Dr Jacqueline Maybin, Queen’s Medical Research Institute, Edinburgh University: Understanding why women have heavy periods: the role of oxygen and blood vessels
£179,486 over 36 months
The lining of the womb (endometrium) is shed monthly during a period. The mechanisms that stop bleeding and initiate endometrial repair are not well understood. We propose that endometrial blood vessels need to narrow during bleeding to minimise blood loss. This constriction leads to low oxygen levels, which we think triggers the repair of the endometrium that is necessary at the end of a period.
Women with heavy periods may have less narrowing of blood vessels during a period, meaning they lose more blood and have delayed repair of their endometrium. Heavy periods are common, debilitating and expensive. Better treatments are greatly needed but can’t be invented until we fully understand how the endometrium works in women with normal and heavy periods.

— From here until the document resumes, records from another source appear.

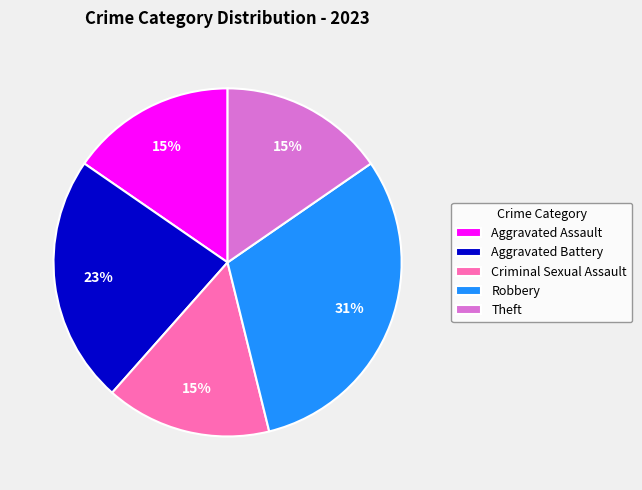

Does Aggravated Assault represent more than half of the total?

No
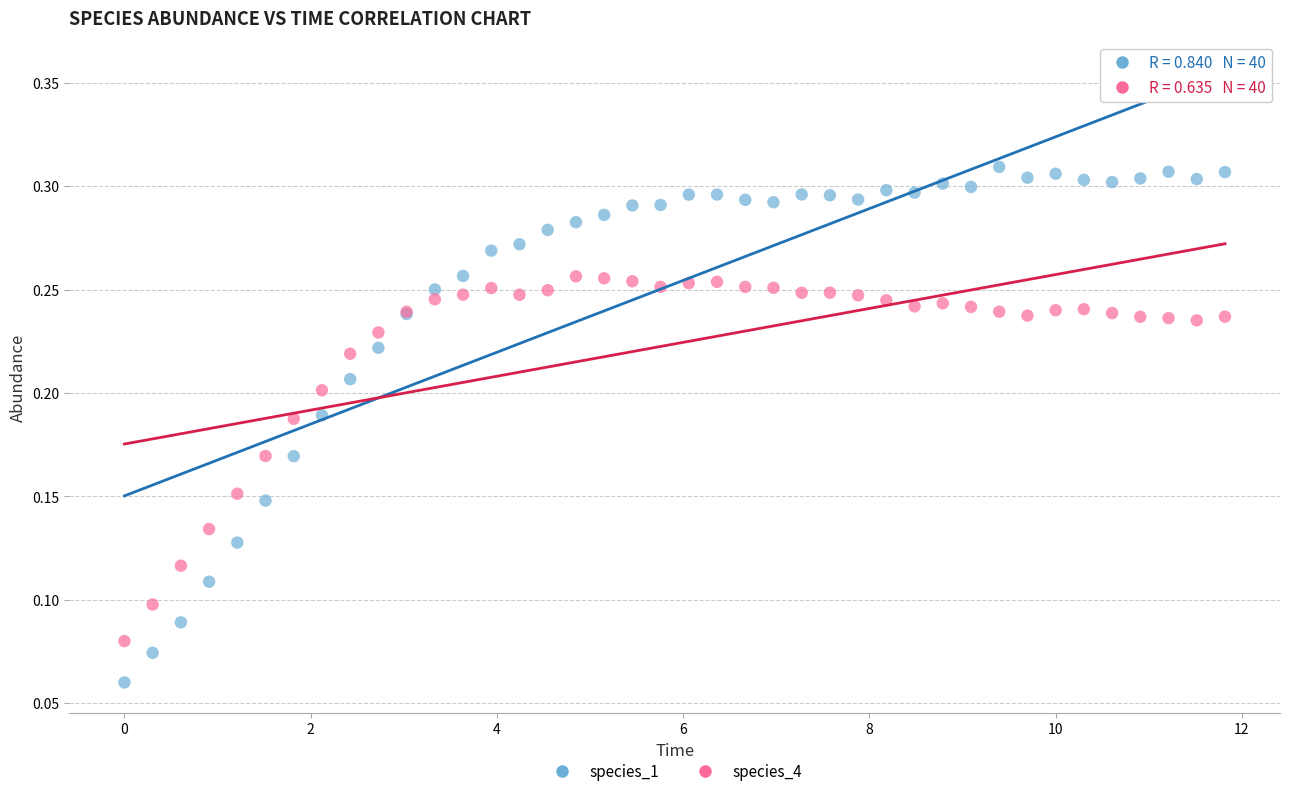

Which series has the largest Y range (max minus min)?

species_1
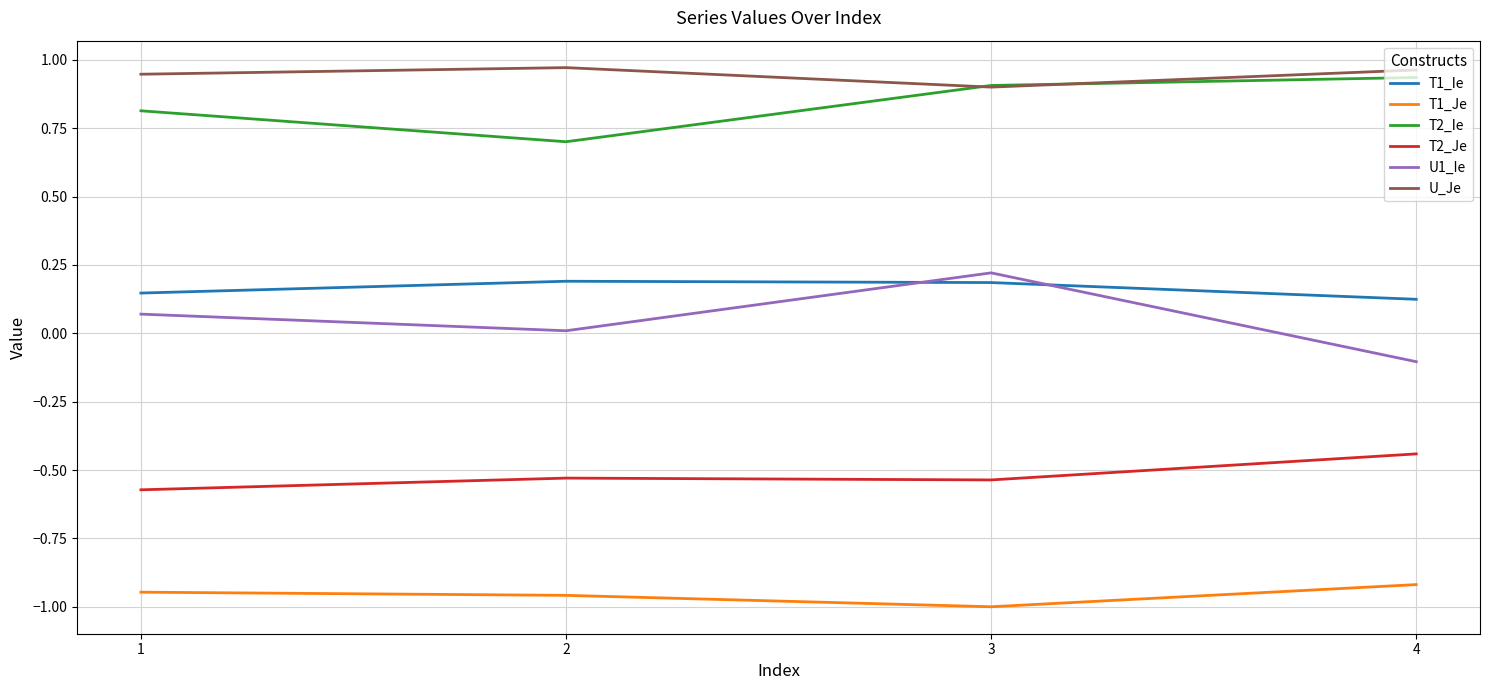

Rank the series at 2 from highest to lowest value.

U_Je, T2_Ie, T1_Ie, U1_Ie, T2_Je, T1_Je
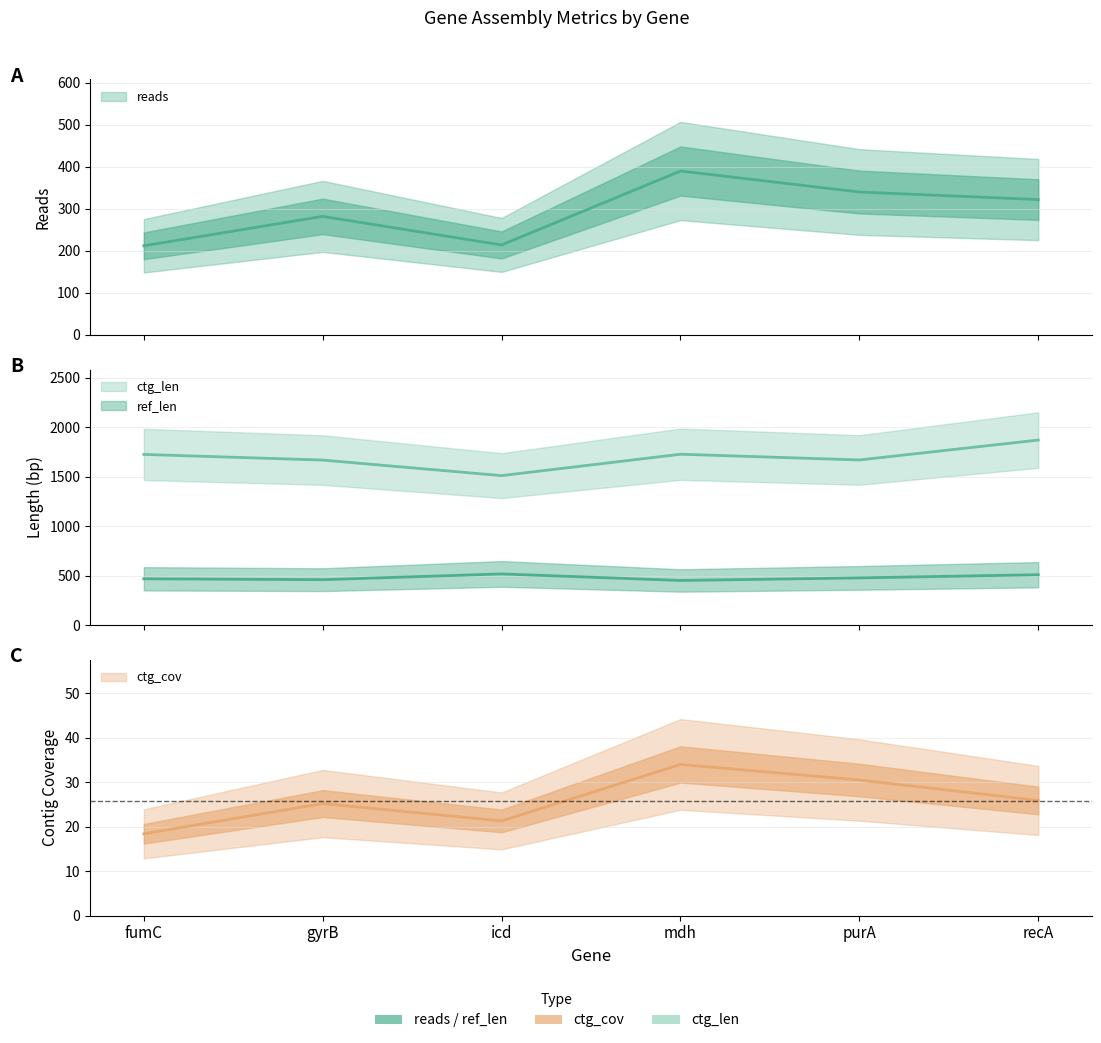

True or false: reads and ref_len intersect in this chart.

False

We will measure the menstrual blood loss of women during a period to identify those with heavy and normal bleeding. We can then assess the blood flow through their endometrium by performing specialised pelvic MRI scans during a period and when not bleeding. These scans will allow us to see (i) if there is decreased endometrial blood flow during a period and (ii) if women with heavy bleeding have abnormally increased blood flow at this time compared to women with normal periods.
Our hope is that if we find women with heavy periods have increased blood flow during a period, we may be able to correct this with medication and reduce their blood loss.